Nitrite (E249, E250) and nitrate (E251, E252) are approved food additives in the European Union (EU Regulation No. 1129/2011/EC 2011) and are widely used in meat preservation. The amount of nitrite permitted for use as a food additive in cured meat is currently 150 mg kg⁻¹ (expressed as NaNO₂), except for somewhat higher levels in some traditional cured products. Nitrite has long been a widely used curing agent for meat products owing to its favourable properties, but during the 1970s the debate on the formation of carcinogenic nitrosamines resulted in strong pressure to decrease the use of nitrite for curing in order to reduce the risk of nitrosamine formation and thereby the potential health risks (Sindelar & Milkowski 2012). However, opinion differs within the EU regarding the need to use nitrite in meat processing. Thus, Denmark still maintains national legislation specifying a maximum amount of 60 mg kg⁻¹, instead of 150 mg kg⁻¹ according to EU legislation. The Danish authorities state that the necessary preservative effect and microbiological safety can be achieved at the lower maximum levels of nitrite in the Danish regulations, while at the same time reducing the risk of nitrosamine formation (EU Commission Decision 2010/561/EU 2010; Herrmann 2014).

A well-known health effect of nitrite in humans is methaemoglobinaemia, which is the binding of nitrite transformation products to haemoglobin with resulting impairment of oxygen transport capacity. However, the acceptable daily intake (ADI) of nitrite is not based on nitrosamines or methaemoglobinaemia.
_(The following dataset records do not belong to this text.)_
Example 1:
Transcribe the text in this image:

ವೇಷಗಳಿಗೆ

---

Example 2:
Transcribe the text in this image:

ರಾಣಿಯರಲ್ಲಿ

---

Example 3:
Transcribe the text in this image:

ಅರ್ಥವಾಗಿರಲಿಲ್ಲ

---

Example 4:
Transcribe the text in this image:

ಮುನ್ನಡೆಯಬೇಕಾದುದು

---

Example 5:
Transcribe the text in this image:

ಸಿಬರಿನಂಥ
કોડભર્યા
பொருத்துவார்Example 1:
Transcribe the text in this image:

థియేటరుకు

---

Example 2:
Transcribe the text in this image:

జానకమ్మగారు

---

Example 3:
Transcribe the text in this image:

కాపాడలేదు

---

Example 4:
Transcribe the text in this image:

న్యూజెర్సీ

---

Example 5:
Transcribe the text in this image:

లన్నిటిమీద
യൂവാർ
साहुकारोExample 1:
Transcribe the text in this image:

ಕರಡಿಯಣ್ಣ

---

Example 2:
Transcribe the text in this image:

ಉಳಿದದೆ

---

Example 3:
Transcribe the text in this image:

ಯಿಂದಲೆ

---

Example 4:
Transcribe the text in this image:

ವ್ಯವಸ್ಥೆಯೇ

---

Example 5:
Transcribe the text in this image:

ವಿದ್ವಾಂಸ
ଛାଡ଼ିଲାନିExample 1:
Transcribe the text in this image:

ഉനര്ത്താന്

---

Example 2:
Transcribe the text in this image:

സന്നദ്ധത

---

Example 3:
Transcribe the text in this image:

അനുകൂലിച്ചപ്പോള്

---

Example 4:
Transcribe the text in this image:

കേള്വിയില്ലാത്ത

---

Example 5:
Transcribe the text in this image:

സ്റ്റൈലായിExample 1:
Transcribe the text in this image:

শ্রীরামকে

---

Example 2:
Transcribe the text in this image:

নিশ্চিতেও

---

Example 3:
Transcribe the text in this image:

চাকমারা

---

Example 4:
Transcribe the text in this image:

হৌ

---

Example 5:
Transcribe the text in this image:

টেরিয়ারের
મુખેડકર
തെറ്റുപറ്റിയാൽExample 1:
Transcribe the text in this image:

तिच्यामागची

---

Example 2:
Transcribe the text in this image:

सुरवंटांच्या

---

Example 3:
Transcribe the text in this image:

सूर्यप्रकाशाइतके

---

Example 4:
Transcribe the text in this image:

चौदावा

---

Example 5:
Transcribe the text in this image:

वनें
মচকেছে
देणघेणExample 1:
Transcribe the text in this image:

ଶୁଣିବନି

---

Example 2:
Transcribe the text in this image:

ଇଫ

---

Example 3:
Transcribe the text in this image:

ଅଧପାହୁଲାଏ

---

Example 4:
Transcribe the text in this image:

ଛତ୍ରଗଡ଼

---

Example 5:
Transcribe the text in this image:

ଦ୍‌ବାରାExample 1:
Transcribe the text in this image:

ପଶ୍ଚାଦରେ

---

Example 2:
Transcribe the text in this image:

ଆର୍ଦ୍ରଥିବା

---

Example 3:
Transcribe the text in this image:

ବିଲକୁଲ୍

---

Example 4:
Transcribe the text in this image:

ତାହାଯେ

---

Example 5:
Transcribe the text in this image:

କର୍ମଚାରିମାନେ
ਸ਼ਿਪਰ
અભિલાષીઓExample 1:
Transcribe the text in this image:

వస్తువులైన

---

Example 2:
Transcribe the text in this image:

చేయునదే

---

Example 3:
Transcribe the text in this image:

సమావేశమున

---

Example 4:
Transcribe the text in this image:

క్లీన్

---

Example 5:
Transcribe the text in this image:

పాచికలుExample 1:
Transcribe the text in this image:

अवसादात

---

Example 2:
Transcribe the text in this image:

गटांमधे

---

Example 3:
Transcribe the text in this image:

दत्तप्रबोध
The ADI for nitrite is 0.07 mg kg⁻¹ body weight (b.w.) and is based on adverse effects on the lung and cardiovascular system in rodents (Joint FAO/WHO Expert Committee on Food Authorities 2003). According to the Scientific Committee for Food (SCF) (1997), this ADI is applicable to all sources of dietary exposure. There are high levels of nitrate/nitrite also in other foodstuffs than meat products (Larsson et al. 2011; Iammarino et al. 2013). However, based on the possible formation of carcinogenic nitroso compounds, the SCF recommends that the levels of nitrite added to food be lowered to the minimum required to achieve the necessary preservative effect and ensure microbiological safety.

Due to the potential health effects of nitrite, it is of the utmost importance to determine total exposure from all food sources. Even if meat products are the single most important nitrite-containing food for the average consumer, nitrite formation in the body from dietary nitrate (vegetables and water) has also to be considered. It has been estimated that about 25% of ingested nitrate is secreted in human saliva, of which about 20% is reduced to nitrite, i.e., about 5% of the overall dose of nitrate, clearly establishing saliva as a major site of nitrite production in the body (Walker 1990). Using this as the basis for calculation, a Swedish study on nitrate/nitrite intake in children, based on a dietary survey from 2003, showed that about 70% of nitrite exposure originated from estimated in vivo transformation of dietary nitrate to nitrite (Larsson et al. 2011). Another potential nitrite source is endogenous production in the body, but this source was not included in our calculation of nitrite exposure. Thus, lower nitrite exposure may be beneficial for human health, but lower nitrite content in cured meat could also increase the health risks arising from microbial contamination.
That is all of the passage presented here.